The proposed change “would allow demolition when a building is determined to be unsafe or the property owner can show the city that he has a construction permit and zoning approval to replace the demolished structure with a new building.”
Consider for a moment if you owned a building under these regulations. Maybe it needs repairs beyond your ability to finance and you have yet to find a willing buyer. Under this rule, an owner is motivated to let the building decay until it is “unsafe” rather than clean the land for a buyer. Further, if an owner is prohibited from selling parking that restriction deprives her or him from profit – a “taking” by force of government.
To a prospective buyer, this adds expense as they must first demolish and remove the debris to build anew.
“Maintaining continuity of the streetscape and having a pedestrian-oriented, vibrant downtown – that’s the end goal” of the proposed ordinance change, city Planning Director Dawn Warrick told the Tulsa World… “just expanding their purview over one more kind of application,” she added.
One of the elected officials driving the density concept is City Councilor Blake Ewing who owns commercial drinking and dining establishments downtown and has often pushed for changes in policy to entice mixed-lifestyle “young professionals” into the neighborhood and supported publicly funded infrastructure near his businesses.
Ewing won office as a Republican while advertising to “hipsters,” endorsed Democrat Kathy Taylor for mayor and is not expected to run for another term on the Council. Ewing was not quoted in the story, but his previous comments were included that “the ordinance was intended to empower the city to preserve historic buildings after decades of watching its skyline erode.”
Ewing may be registered Republican, but his comments reflect a typical Leftist. The skyline is not owned by elected city officials or their staff; it represents multiple individual and corporate investments. The greatest barriers to development in downtown Tulsa are taxes and fees with ever expanding permitting and regulation requirements.
The story notes the draft proposal will be vetted by 10 organizations that deal with local development – including the Tulsa Development Authority, the Tulsa Stadium Trust and private building associations – before it is presented to the public at the Sept. 18 Tulsa Metropolitan Area Planning Commission (TMAPC) meeting, Warrick said. Click here for the TMAPC site.

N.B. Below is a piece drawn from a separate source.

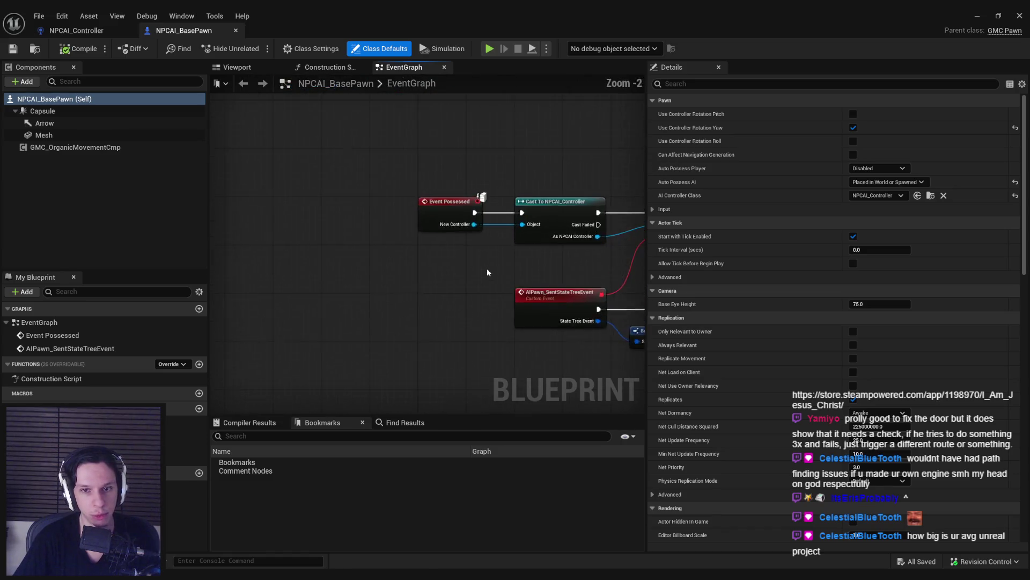
pyautogui.scroll(1, 487, 272)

“Every effort is being made to make sure that anyone interested has access to the information and a way to engage in the process,” Warrick told the Tulsa World.
A town hall might be a better format to fully inform city developers – in an evening rather than a 1:30 pm TAMPC meeting – the only “public” event planned. Click here to read the ordinance.
The City Council proposed $918.7 million local tax program is offered as an capital improvements package, but nearly $35.4 million is identified as “Planning and Economic Development.”
In town hall meetings leading up to finalization of the package, some attending questioned how planning and economic development can be “capital expenses.” Capitol expenses are commonly considered roads, bridges, and buildings. It is a very recent interpretation by officials to include automobiles, buses and other “rolling stock” as capital rather than as operating expenses. Given the ever expanding definition of “capital” it may not be a big jump to include planning and the promotion of plans to impose development restrictions on private property owners – downtown and in selected neighborhoods.
The “Improve Our Tulsa” package consists of two propositions:
One proposition would authorize general obligation (GO) bonds in the amount of $355 million to fund designated street and bridge improvement projects. GO bonds are municipal bonds secured by the City’s pledge to use property tax revenues to repay bond holders.
The other proposition would extend 1.1 percent of the current 1.167 percent sales tax. Voter approval would extend the sales tax until $563.7 million is generated for designated capital improvement projects, which is projected to take from six to six-and-a-half years. This is the package that includes the economic development expenses.